Juan Carlos Hidalgo. 24 marzo

La disyuntiva sobre los eurobonos es más política que económica. ¿Podemos confiar en que el gobierno no utilizará los $6.000 millones de endeudamiento externo para patear la bola con las muy necesarias reformas al gasto? La solución a ese acertijo es más simple de lo que imaginamos.

El caso económico a favor de los eurobonos es bastante sencillo. Si en verdad no se trata de endeudamiento adicional, sino de sustituir deuda interna cara por deuda externa en condiciones más favorables, dicha transacción permitiría reducir la presión sobre las tasas de interés domésticas –favoreciendo la reactivación económica– y contribuiría a disminuir el servicio de la deuda, principal disparador del gasto público.
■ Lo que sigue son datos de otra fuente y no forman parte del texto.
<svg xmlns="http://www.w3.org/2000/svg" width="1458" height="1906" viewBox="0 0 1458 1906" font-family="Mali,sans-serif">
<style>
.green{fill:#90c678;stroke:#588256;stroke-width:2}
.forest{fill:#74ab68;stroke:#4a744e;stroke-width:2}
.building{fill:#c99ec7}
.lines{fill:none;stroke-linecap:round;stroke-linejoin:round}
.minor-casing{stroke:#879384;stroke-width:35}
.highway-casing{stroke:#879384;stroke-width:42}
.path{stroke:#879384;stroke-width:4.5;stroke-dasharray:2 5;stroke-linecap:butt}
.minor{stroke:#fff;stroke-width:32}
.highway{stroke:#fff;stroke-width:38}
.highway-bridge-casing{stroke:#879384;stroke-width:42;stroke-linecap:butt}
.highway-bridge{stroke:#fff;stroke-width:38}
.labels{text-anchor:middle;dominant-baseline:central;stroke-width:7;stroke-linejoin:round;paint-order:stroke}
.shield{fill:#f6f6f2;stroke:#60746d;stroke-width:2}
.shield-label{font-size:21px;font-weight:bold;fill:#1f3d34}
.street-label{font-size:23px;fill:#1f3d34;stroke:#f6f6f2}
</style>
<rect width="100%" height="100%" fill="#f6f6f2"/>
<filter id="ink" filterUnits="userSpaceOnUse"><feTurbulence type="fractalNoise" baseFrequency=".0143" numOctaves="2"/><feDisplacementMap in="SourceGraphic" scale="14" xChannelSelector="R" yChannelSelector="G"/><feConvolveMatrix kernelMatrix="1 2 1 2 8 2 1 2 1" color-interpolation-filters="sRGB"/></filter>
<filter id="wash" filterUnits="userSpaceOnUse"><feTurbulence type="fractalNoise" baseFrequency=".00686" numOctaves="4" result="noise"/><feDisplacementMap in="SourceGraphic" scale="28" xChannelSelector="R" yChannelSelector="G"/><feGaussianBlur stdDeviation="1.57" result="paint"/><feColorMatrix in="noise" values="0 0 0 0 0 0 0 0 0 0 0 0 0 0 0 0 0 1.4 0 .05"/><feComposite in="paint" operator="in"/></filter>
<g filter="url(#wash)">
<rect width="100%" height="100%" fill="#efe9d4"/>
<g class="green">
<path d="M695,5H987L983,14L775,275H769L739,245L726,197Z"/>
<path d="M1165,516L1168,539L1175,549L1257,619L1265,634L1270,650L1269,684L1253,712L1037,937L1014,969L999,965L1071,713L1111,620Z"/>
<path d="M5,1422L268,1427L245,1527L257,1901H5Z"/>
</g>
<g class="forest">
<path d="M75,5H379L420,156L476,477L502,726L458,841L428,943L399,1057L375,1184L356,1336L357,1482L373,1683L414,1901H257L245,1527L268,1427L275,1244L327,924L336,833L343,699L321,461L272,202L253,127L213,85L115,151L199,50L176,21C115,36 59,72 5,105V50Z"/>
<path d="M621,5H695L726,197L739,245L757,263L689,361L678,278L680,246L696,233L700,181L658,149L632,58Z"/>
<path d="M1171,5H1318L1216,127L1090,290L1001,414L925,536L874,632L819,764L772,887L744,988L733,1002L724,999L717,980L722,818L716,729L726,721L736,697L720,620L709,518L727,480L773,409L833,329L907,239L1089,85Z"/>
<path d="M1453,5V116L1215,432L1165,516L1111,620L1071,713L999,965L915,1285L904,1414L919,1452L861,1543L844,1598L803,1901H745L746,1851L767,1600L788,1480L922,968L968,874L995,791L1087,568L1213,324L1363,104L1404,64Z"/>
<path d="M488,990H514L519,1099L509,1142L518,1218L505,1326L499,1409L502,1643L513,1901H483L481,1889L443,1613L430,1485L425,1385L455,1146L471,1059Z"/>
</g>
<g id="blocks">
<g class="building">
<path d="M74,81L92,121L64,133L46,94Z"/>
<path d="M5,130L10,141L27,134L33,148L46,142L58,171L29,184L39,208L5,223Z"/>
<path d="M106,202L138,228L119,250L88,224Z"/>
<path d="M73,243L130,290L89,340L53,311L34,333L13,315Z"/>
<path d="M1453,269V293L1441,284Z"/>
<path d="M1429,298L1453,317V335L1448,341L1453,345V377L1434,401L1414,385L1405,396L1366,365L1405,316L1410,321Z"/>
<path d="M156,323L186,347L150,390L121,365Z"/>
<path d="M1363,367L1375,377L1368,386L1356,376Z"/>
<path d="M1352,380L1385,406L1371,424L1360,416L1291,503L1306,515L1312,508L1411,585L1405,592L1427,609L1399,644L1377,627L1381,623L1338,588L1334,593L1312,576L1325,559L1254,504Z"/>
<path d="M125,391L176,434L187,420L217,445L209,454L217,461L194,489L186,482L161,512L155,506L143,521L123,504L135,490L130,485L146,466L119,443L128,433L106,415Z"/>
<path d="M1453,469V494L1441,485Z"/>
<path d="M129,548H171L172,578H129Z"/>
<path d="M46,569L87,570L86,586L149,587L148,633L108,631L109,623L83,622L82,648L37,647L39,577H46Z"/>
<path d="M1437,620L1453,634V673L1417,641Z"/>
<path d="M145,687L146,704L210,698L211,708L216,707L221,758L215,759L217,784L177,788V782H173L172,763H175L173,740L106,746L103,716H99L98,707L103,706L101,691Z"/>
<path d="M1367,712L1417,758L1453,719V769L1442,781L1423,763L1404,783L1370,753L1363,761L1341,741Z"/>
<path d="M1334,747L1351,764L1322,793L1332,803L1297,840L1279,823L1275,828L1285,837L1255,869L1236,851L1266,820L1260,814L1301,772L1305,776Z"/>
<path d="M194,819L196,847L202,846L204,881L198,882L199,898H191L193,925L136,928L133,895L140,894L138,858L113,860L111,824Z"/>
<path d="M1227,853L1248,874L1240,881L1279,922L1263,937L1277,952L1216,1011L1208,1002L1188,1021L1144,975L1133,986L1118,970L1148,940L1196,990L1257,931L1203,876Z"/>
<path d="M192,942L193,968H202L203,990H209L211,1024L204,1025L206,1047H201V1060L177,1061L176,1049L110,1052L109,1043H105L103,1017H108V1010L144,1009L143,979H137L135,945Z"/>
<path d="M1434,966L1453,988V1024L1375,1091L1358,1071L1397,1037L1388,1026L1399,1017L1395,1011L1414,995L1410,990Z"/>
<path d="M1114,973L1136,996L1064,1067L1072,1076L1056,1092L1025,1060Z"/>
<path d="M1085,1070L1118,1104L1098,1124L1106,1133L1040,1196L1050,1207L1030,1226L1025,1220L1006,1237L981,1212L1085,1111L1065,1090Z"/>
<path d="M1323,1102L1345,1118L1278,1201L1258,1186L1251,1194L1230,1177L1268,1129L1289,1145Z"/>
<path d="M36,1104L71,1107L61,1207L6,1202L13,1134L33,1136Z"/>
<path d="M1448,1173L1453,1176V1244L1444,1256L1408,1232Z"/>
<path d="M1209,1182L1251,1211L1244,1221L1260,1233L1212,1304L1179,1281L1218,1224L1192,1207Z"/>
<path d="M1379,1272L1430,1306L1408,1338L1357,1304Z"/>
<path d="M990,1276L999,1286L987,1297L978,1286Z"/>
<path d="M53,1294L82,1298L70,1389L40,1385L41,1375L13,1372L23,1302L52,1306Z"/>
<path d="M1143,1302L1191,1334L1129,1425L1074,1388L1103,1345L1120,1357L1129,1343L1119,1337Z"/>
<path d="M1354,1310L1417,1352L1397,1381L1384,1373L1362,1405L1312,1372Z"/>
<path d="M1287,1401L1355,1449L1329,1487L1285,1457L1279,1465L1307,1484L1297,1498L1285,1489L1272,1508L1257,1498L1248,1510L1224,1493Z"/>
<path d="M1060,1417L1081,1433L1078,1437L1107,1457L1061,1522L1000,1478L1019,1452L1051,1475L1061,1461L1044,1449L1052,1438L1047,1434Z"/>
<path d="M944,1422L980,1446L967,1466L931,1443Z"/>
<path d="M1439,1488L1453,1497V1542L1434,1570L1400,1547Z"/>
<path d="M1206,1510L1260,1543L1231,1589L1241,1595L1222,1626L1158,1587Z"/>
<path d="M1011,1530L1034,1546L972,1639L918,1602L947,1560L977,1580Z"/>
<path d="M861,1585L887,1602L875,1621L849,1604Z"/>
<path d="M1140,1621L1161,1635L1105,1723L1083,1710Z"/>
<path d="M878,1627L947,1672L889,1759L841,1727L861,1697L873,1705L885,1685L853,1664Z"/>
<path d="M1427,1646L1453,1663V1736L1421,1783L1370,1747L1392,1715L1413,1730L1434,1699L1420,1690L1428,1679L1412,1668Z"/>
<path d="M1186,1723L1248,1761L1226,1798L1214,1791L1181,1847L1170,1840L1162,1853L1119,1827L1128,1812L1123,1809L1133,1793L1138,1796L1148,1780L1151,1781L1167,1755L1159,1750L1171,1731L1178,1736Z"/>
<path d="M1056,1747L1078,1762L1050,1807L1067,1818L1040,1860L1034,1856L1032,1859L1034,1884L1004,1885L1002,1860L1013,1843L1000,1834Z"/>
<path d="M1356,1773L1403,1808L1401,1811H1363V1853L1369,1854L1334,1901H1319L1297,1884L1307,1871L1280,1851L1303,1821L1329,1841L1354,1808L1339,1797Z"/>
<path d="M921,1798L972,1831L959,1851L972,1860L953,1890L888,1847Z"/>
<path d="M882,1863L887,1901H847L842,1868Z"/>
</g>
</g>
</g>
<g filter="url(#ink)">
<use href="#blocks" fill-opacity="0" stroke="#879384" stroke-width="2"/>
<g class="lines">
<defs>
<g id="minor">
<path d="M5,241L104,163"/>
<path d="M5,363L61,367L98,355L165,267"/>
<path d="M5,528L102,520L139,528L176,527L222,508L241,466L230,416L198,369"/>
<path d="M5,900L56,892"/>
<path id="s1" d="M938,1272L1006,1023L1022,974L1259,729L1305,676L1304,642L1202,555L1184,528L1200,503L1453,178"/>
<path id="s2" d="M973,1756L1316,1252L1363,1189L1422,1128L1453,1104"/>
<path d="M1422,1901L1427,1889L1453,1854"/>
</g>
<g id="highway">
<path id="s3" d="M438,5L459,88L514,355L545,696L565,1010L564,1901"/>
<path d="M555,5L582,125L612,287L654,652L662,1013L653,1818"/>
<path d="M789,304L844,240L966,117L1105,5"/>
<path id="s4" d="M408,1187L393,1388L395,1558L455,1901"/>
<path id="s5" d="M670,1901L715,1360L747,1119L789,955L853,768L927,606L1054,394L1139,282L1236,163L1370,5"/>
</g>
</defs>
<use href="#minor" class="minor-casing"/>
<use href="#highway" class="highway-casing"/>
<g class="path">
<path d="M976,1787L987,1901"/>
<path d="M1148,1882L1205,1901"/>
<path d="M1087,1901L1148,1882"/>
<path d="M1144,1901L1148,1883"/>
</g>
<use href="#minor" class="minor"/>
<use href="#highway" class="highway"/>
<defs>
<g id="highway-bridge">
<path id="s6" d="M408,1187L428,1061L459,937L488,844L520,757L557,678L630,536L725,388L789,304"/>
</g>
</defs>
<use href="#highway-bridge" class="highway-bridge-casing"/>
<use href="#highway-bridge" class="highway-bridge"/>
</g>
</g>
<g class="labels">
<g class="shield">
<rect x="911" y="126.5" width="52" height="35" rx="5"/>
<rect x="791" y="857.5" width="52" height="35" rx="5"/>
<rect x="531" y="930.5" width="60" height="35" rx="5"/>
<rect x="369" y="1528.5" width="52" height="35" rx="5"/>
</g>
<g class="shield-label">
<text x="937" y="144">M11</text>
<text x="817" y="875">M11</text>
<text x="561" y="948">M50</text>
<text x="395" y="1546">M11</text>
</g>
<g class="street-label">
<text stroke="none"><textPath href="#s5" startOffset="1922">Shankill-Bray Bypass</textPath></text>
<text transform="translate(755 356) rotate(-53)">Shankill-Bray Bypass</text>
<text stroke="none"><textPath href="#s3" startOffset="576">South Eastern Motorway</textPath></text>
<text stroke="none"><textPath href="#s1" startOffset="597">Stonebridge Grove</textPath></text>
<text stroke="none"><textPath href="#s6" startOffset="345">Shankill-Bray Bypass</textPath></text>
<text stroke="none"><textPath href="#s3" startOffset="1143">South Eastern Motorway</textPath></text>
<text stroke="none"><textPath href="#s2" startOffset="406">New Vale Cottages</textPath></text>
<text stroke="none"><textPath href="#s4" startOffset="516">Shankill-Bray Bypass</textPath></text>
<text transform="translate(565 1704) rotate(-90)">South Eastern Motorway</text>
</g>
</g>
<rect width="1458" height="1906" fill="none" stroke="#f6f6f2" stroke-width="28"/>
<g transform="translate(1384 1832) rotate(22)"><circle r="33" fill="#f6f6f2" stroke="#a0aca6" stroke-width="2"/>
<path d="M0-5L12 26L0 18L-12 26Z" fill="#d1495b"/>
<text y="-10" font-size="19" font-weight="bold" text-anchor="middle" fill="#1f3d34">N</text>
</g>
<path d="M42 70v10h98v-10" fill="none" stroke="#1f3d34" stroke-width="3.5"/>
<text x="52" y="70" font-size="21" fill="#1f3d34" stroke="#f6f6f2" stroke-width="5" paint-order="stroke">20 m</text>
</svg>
Hasta ahí, todo bien. Sin embargo, hay riesgos. Quizás el mayor es endeudarse en dólares, lo cual nos expone a cualquier socollón del tipo de cambio que podría disparar el costo en colones de pagar los bonos. Lo prudente para un país en desarrollo es que su deuda esté, en la medida de lo posible, denominada en moneda nacional. Pero la voracidad del gobierno por recursos ha secado el mercado interno y nos ha puesto en esta precaria situación.

Por supuesto, más prudente aún sería reducir esa voracidad fiscal. Lamentablemente, la administración Alvarado parece haber dado por concluido sus esfuerzos por implementar reformas estructurales al gasto. La anunciada ley de empleo público “no será fiscalista”, nos advierte. La reforma institucional es una incógnita –CNP y Recope más bien anuncian un joint venture de ¢6.000 millones para producir etanol–. Y varias instituciones están en abierta rebelión contra las estipulaciones del plan fiscal. Las cortes –custodias de sus propios privilegios– podrían darles la razón en un “hoy por ti, mañana por mí”.

Zapote ofrece observar la regla fiscal como condición para que le autoricen colocar el resto de los eurobonos –luego de un tracto inicial de $1.500 millones–. Eso es inaceptable. La regla fiscal es ley y cumplirla es una obligación, no una carta negociadora. Los diputados deben demandar autorizaciones separadas para cada tracto que pida el gobierno. Además, los siguientes tractos deben ir condicionados a la aprobación de leyes específicas que tengan un impacto discernible sobre el fisco. La primera debe ser una ley de empleo público que incluya el salario único y sí reduzca el gasto.

El autor es analista de políticas públicas.